Tyler Boyd-Meredith J, Piet Alex T, Kopec Chuck D, Brody Carlos D
Princeton Neuroscience Institute, Princeton University, Princeton, United States.
Sainsbury Wellcome Centre, University College London, London, UK.
bioRxiv. 2024 Jun 20:2024.06.07.597954. doi: 10.1101/2024.06.07.597954.
Rational decision-makers invest more time pursuing rewards they are more confident they will eventually receive. A series of studies have therefore used willingness to wait for delayed rewards as a proxy for decision confidence. However, interpretation of waiting behavior is limited because it is unclear how environmental statistics influence optimal waiting, and how sources of internal variability influence subjects' behavior. We trained rats to perform a confidence-guided waiting task, and derived expressions for optimal waiting that make relevant environmental statistics explicit, including travel time incurred traveling from one reward opportunity to another. We found that rats waited longer than fully optimal agents, but that their behavior was closely matched by optimal agents with travel times constrained to match their own. We developed a process model describing the decision to stop waiting as an accumulation to bound process, which allowed us to compare the effects of multiple sources of internal variability on waiting. Surprisingly, although mean wait times grew with confidence, variability did not, inconsistent with scalar invariant timing, and best explained by variability in the stopping bound. Our results describe a tractable process model that can capture the influence of environmental statistics and internal sources of variability on subjects' decision process during confidence-guided waiting.

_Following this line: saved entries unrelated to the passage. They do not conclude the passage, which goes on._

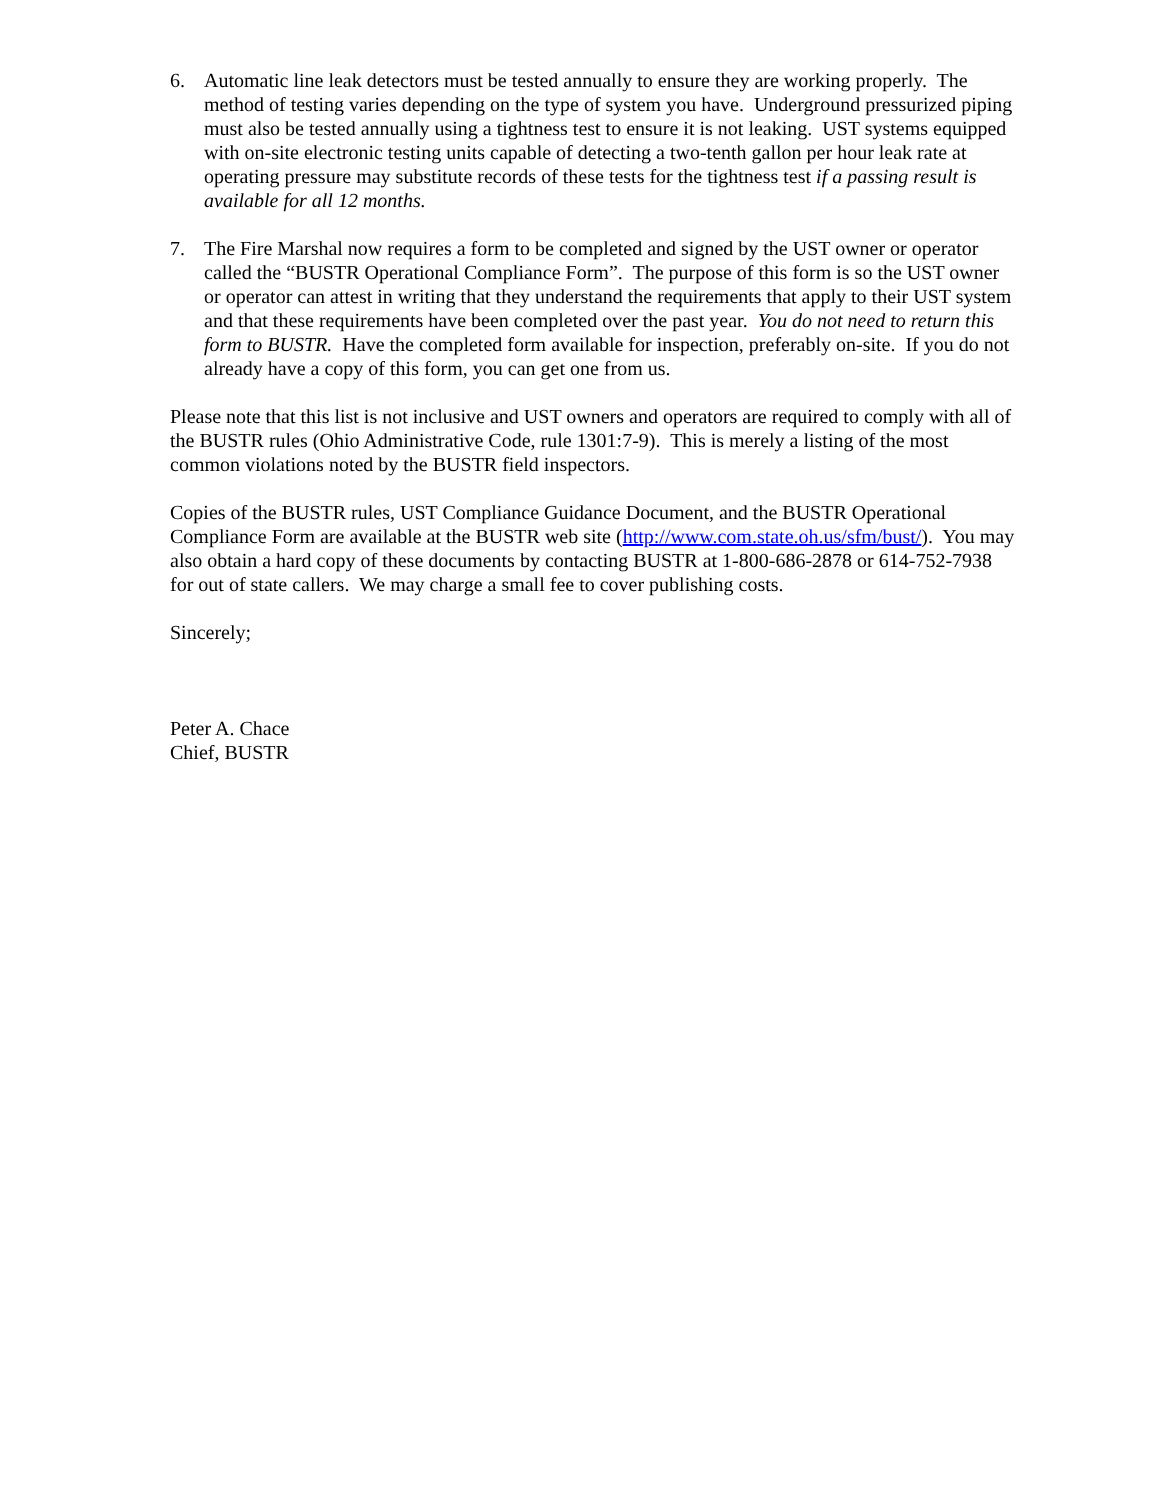6. Automatic line leak detectors must be tested annually to ensure they are working properly. The method of testing varies depending on the type of system you have. Underground pressurized piping must also be tested annually using a tightness test to ensure it is not leaking. UST systems equipped with on-site electronic testing units capable of detecting a two-tenth gallon per hour leak rate at operating pressure may substitute records of these tests for the tightness test if a passing result is available for all 12 months.
7. The Fire Marshal now requires a form to be completed and signed by the UST owner or operator called the “BUSTR Operational Compliance Form”. The purpose of this form is so the UST owner or operator can attest in writing that they understand the requirements that apply to their UST system and that these requirements have been completed over the past year. You do not need to return this form to BUSTR. Have the completed form available for inspection, preferably on-site. If you do not already have a copy of this form, you can get one from us.
Please note that this list is not inclusive and UST owners and operators are required to comply with all of the BUSTR rules (Ohio Administrative Code, rule 1301:7-9). This is merely a listing of the most common violations noted by the BUSTR field inspectors.
Copies of the BUSTR rules, UST Compliance Guidance Document, and the BUSTR Operational Compliance Form are available at the BUSTR web site (http://www.com.state.oh.us/sfm/bust/). You may also obtain a hard copy of these documents by contacting BUSTR at 1-800-686-2878 or 614-752-7938 for out of state callers. We may charge a small fee to cover publishing costs.
Sincerely;
Peter A. Chace
Chief, BUSTR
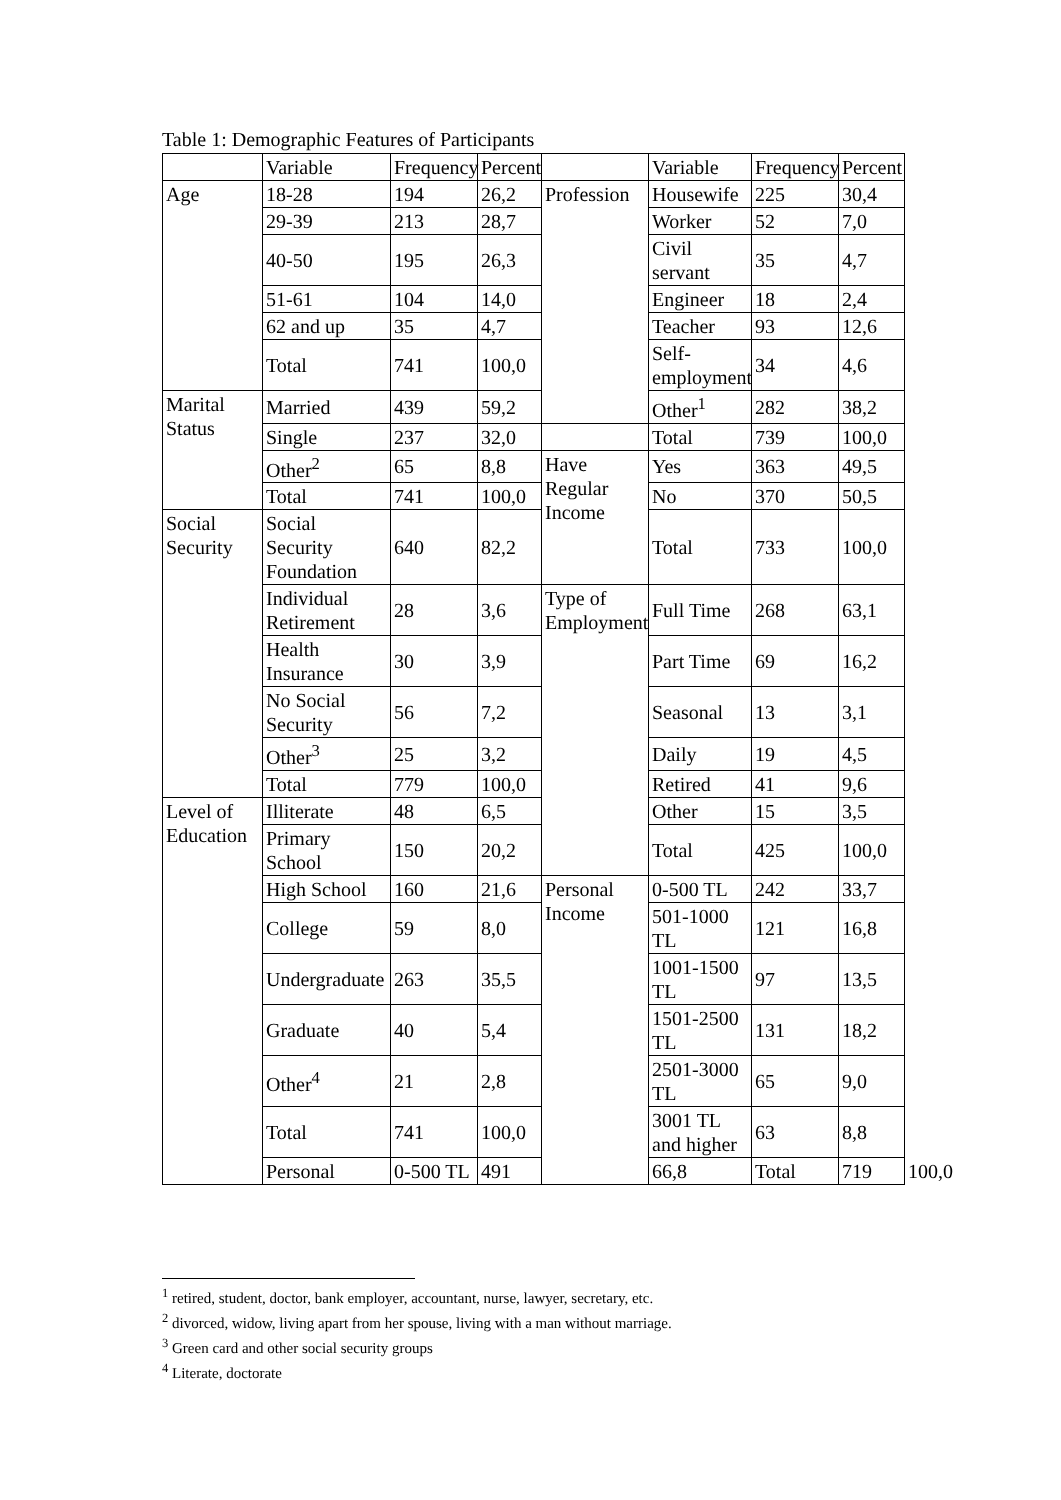Table 1: Demographic Features of Participants
| | Variable | Frequency | Percent | | Variable | Frequency | Percent | |
| --- | --- | --- | --- | --- | --- | --- | --- | --- |
| Age | 18-28 | 194 | 26,2 | Profession | Housewife | 225 | 30,4 | |
| | 29-39 | 213 | 28,7 | | Worker | 52 | 7,0 | |
| | 40-50 | 195 | 26,3 | | Civil servant | 35 | 4,7 | |
| | 51-61 | 104 | 14,0 | | Engineer | 18 | 2,4 | |
| | 62 and up | 35 | 4,7 | | Teacher | 93 | 12,6 | |
| | Total | 741 | 100,0 | | Self-employment | 34 | 4,6 | |
| Marital Status | Married | 439 | 59,2 | | Other<sup>1</sup> | 282 | 38,2 | |
| | Single | 237 | 32,0 | | Total | 739 | 100,0 | |
| | Other<sup>2</sup> | 65 | 8,8 | Have Regular Income | Yes | 363 | 49,5 | |
| | Total | 741 | 100,0 | | No | 370 | 50,5 | |
| Social Security | Social Security Foundation | 640 | 82,2 | | Total | 733 | 100,0 | |
| | Individual Retirement | 28 | 3,6 | Type of Employment | Full Time | 268 | 63,1 | |
| | Health Insurance | 30 | 3,9 | | Part Time | 69 | 16,2 | |
| | No Social Security | 56 | 7,2 | | Seasonal | 13 | 3,1 | |
| | Other<sup>3</sup> | 25 | 3,2 | | Daily | 19 | 4,5 | |
| | Total | 779 | 100,0 | | Retired | 41 | 9,6 | |
| Level of Education | Illiterate | 48 | 6,5 | | Other | 15 | 3,5 | |
| | Primary School | 150 | 20,2 | | Total | 425 | 100,0 | |
| | High School | 160 | 21,6 | Personal Income | 0-500 TL | 242 | 33,7 | |
| | College | 59 | 8,0 | | 501-1000 TL | 121 | 16,8 | |
| | Undergraduate | 263 | 35,5 | | 1001-1500 TL | 97 | 13,5 | |
| | Graduate | 40 | 5,4 | | 1501-2500 TL | 131 | 18,2 | |
| | Other<sup>4</sup> | 21 | 2,8 | | 2501-3000 TL | 65 | 9,0 | |
| | Total | 741 | 100,0 | | 3001 TL and higher | 63 | 8,8 | |
| | Personal | 0-500 TL | 491 | | 66,8 | Total | 719 | 100,0 |
<sup>1</sup> retired, student, doctor, bank employer, accountant, nurse, lawyer, secretary, etc.
<sup>2</sup> divorced, widow, living apart from her spouse, living with a man without marriage.
<sup>3</sup> Green card and other social security groups
<sup>4</sup> Literate, doctorate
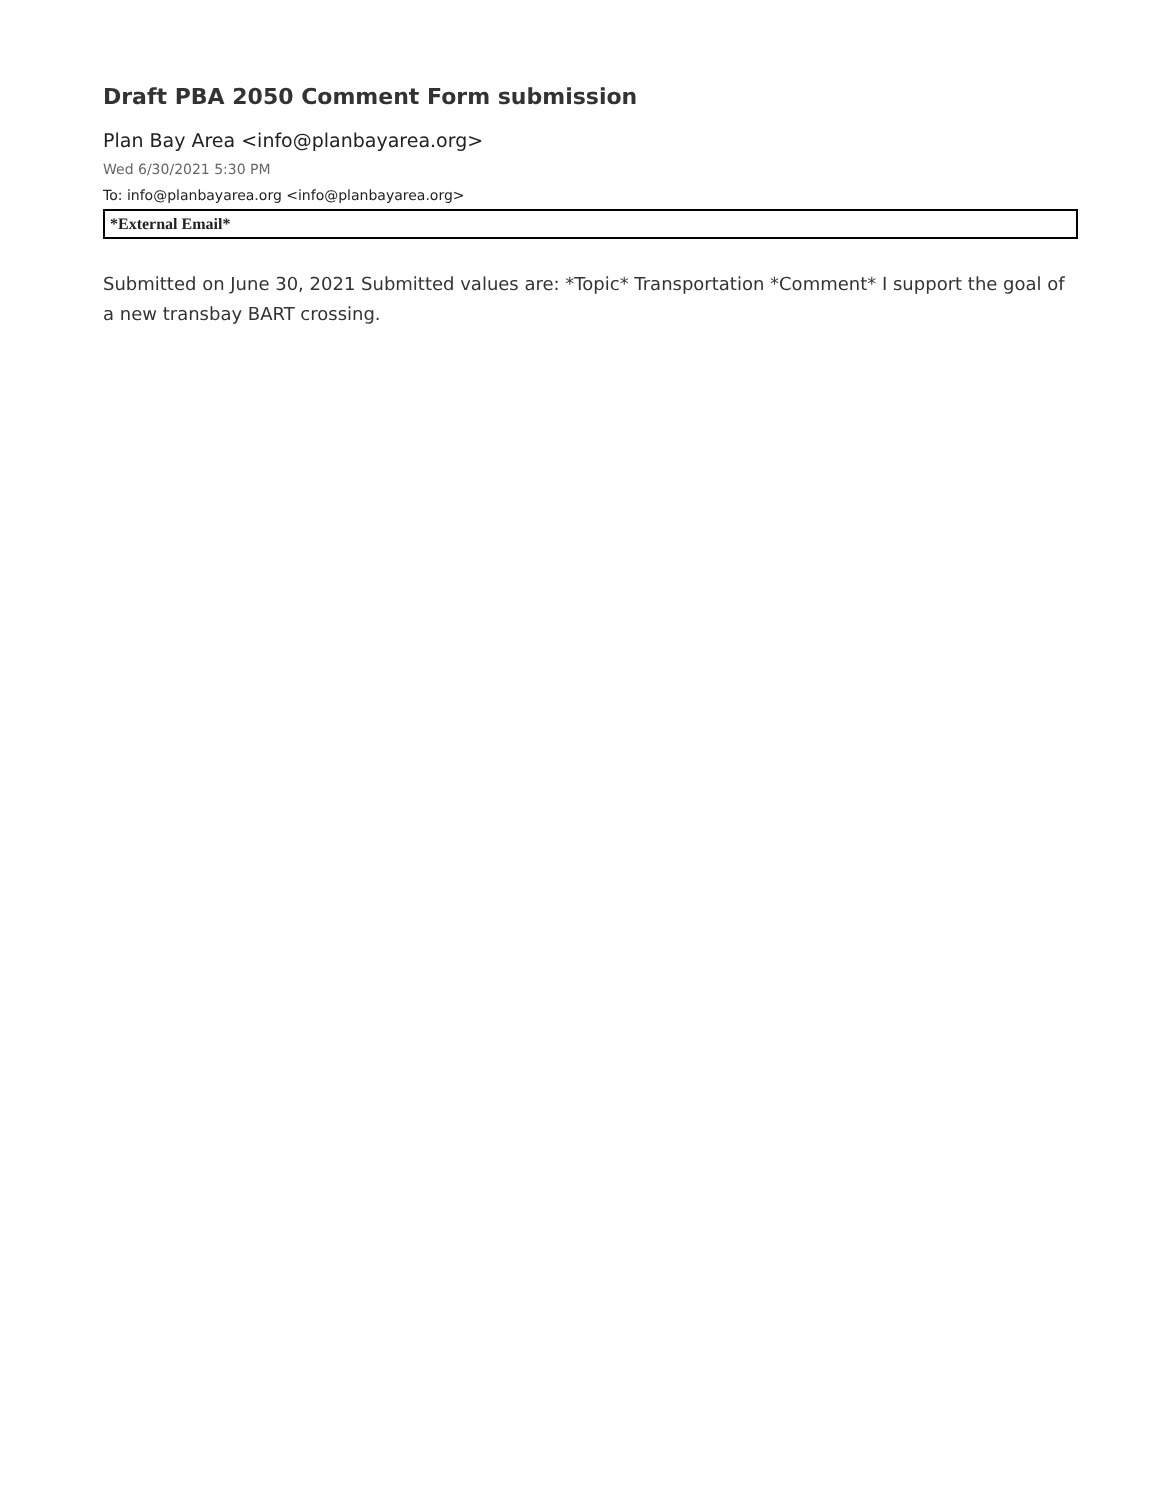Draft PBA 2050 Comment Form submission
Plan Bay Area <info@planbayarea.org>
Wed 6/30/2021 5:30 PM
To: info@planbayarea.org <info@planbayarea.org>
*External Email*
Submitted on June 30, 2021 Submitted values are: *Topic* Transportation *Comment* I support the goal of a new transbay BART crossing.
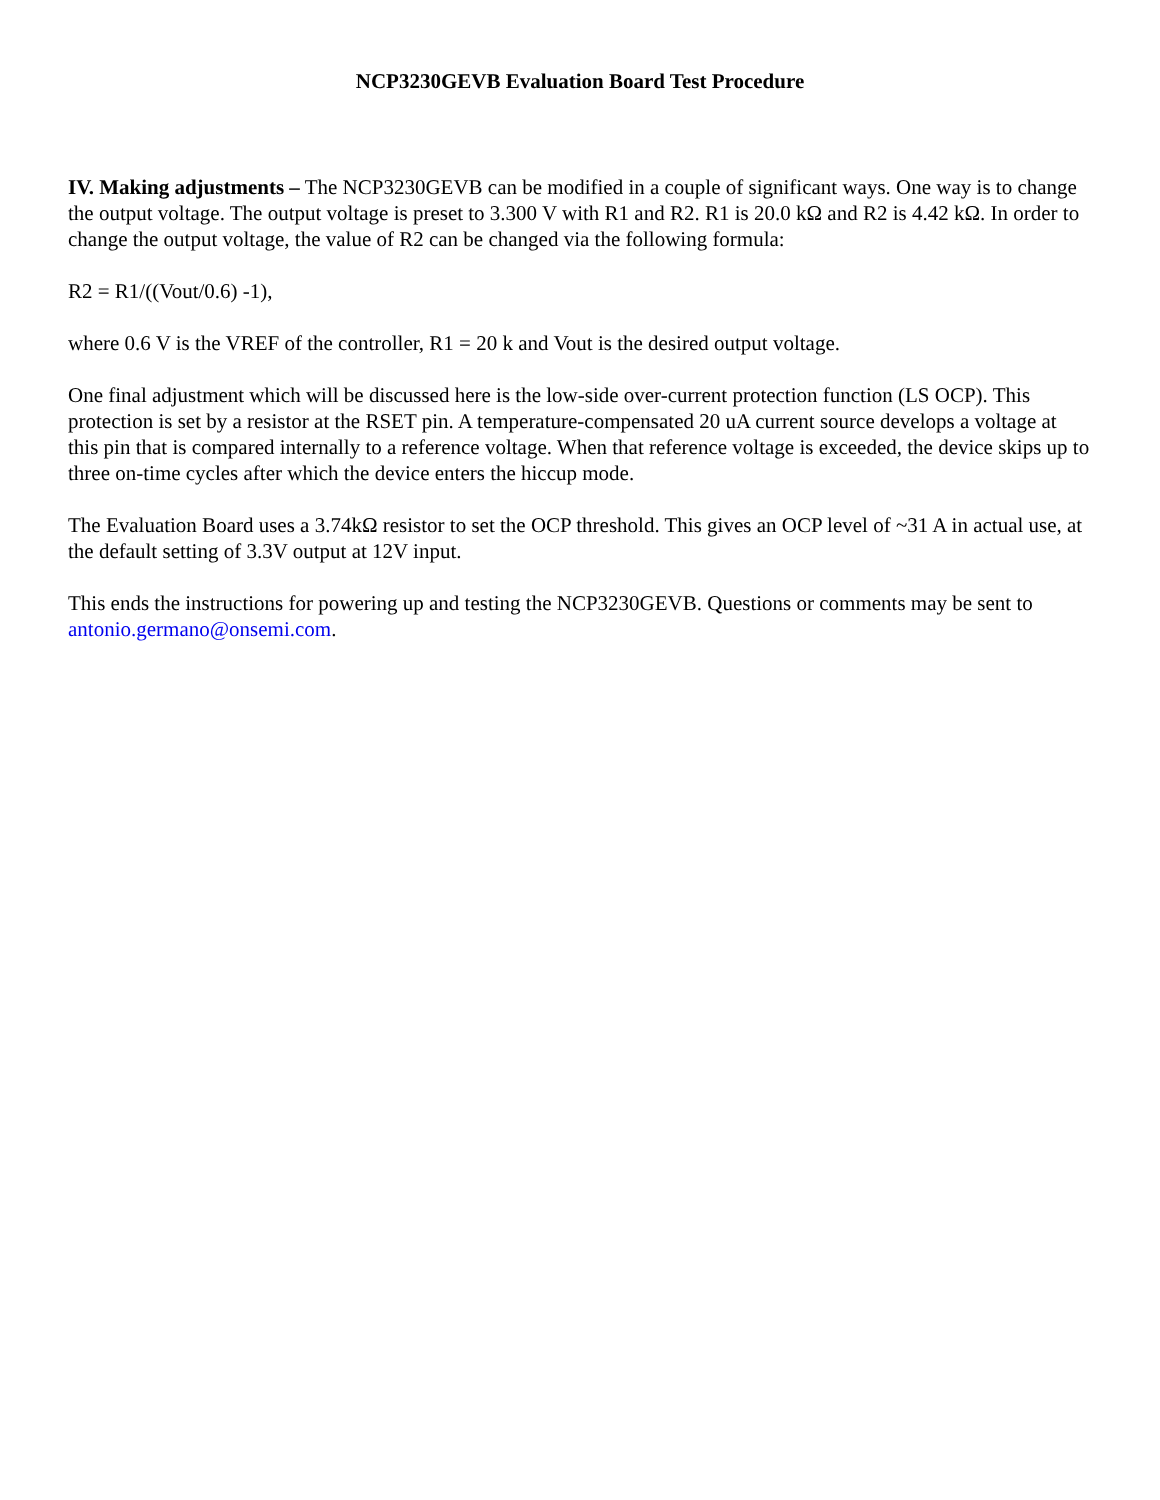NCP3230GEVB Evaluation Board Test Procedure
IV. Making adjustments – The NCP3230GEVB can be modified in a couple of significant ways. One way is to change the output voltage. The output voltage is preset to 3.300 V with R1 and R2. R1 is 20.0 kΩ and R2 is 4.42 kΩ. In order to change the output voltage, the value of R2 can be changed via the following formula:
R2 = R1/((Vout/0.6) -1),
where 0.6 V is the VREF of the controller, R1 = 20 k and Vout is the desired output voltage.
One final adjustment which will be discussed here is the low-side over-current protection function (LS OCP). This protection is set by a resistor at the RSET pin. A temperature-compensated 20 uA current source develops a voltage at this pin that is compared internally to a reference voltage. When that reference voltage is exceeded, the device skips up to three on-time cycles after which the device enters the hiccup mode.
The Evaluation Board uses a 3.74kΩ resistor to set the OCP threshold. This gives an OCP level of ~31 A in actual use, at the default setting of 3.3V output at 12V input.
This ends the instructions for powering up and testing the NCP3230GEVB. Questions or comments may be sent to antonio.germano@onsemi.com.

理性的决策者会投入更多时间去追求他们更有信心最终能获得的奖励。因此,一系列研究将等待延迟奖励的意愿作为决策信心的一个指标。然而,对等待行为的解释是有限的,因为尚不清楚环境统计数据如何影响最优等待,以及内部变异性的来源如何影响受试者的行为。我们训练大鼠执行一项由信心引导的等待任务,并推导出最优等待的表达式,使相关的环境统计数据变得明确,包括从一个奖励机会到另一个奖励机会所花费的旅行时间。我们发现,大鼠等待的时间比完全最优的主体更长,但它们的行为与旅行时间被限制为与其自身相匹配的最优主体密切匹配。我们开发了一个过程模型,将停止等待的决策描述为一个累积到边界的过程,这使我们能够比较多种内部变异性来源对等待的影响。令人惊讶的是,尽管平均等待时间随着信心的增加而增长,但变异性并没有,这与标量不变计时不一致,并且最好由停止边界的变异性来解释。我们的结果描述了一个易于处理的过程模型,该模型可以捕捉环境统计数据和内部变异性来源对受试者在信心引导等待期间决策过程的影响。